In each case: Order reversed, etc.
NOTES
Notes
[1] Petitioner is now known as Smith Barney, Inc.
[2] As directed by the 11th Circuit Court of Appeals, respondent pursued her arbitration claims before the NASD (see, Luckie v Smith Barney, Harris Upham & Co.,
[3] CPLR 202 provides: "An action based upon a cause of action accruing without the state cannot be commenced after the expiration of the time limited by the laws of either the state or the place without the state where the cause of action accrued, except that where the cause of action accrued in favor of a resident of the state the time limited by the laws of the state shall apply."
[4] Section 2 of the FAA, entitled "Validity, irrevocability, and enforcement of agreements to arbitrate," provides: "A written provision in any maritime transaction or a contract evidencing a transaction involving commerce to settle by arbitration a controversy thereafter arising out of such contract or transaction, or the refusal to perform the whole or any part thereof, or an agreement in writing to submit to arbitration an existing controversy arising out of such a contract, transaction, or refusal, shall be valid, irrevocable, and enforceable, save upon such grounds as exist at law or in equity for the revocation of any contract."
[5] The commercial transactions subject to the FAA's dictates are defined in section 1 of that Act as: "commerce among the several States or with foreign nations, or in any Territory of the United States or in the District of Columbia, or between any such Territory and another, or between any such Territory and any State or foreign nation, or between the District of Columbia and any State or Territory or foreign nation". (9 USC § 1.)
[6] CPLR 7502 (b), entitled "Limitation of time", provides: "If, at the time that a demand for arbitration was made or a notice of intention to arbitrate was served, the claim sought to be arbitrated would have been barred by limitation of time had it been asserted in a court of the state, a party may assert the limitation as a bar to the arbitration on an application to the court * * *. The failure to assert such bar by such application shall not preclude its assertion before the arbitrators, who may, in their sole discretion, apply or not apply the bar."

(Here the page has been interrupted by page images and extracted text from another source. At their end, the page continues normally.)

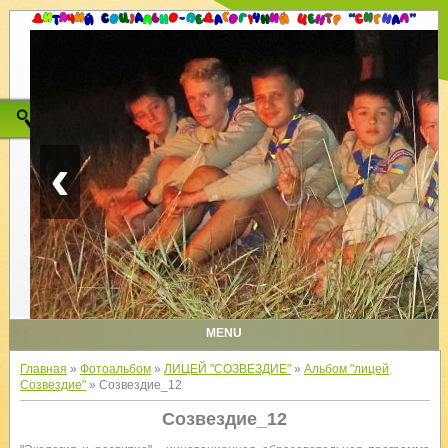
‹
MENU
Главная
»
Фотоальбом
»
ЛИЦЕЙ "СОЗВЕЗДИЕ"
»
Альбом "лицей
Созвездие"
» Созвездие_12
Созвездие_12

[7] CPLR 7503 (a), entitled "Application to compel arbitration; stay of action", provides: "A party aggrieved by the failure of another to arbitrate may apply for an order compelling arbitration. Where there is no substantial question whether a valid agreement was made or complied with, and the claim sought to be arbitrated is not barred by limitation under subdivision (b) of section 7502, the court shall direct the parties to arbitrate. Where any such question is raised, it shall be tried forthwith in said court. If an issue claimed to be arbitrable is involved in an action pending in a court having jurisdiction to hear a motion to compel arbitration, the application shall be made by motion in that action. If the application is granted, the order shall operate to stay a pending or subsequent action, or so much of it as is referable to arbitration."
[8] FAA § 3 provides for a judicial stay of court proceedings "brought in any of the courts of the United States" where an issue raised therein is referable to arbitration. Additionally, section 4 of the Act authorizes "[a] party aggrieved by the alleged failure, neglect, or refusal of another to arbitrate under a written agreement for arbitration [to] petition any United States district court * * * for an order directing that such arbitration proceed in the manner provided for in such agreement" (9 USC § 4 [emphasis supplied]). These sections generally provide tools to enforce arbitration agreements and do not purport to circumscribe the issues that a State court may consider in staying or compelling arbitration where the parties' agreement contemplates that its enforcement will be governed by the law of a particular State.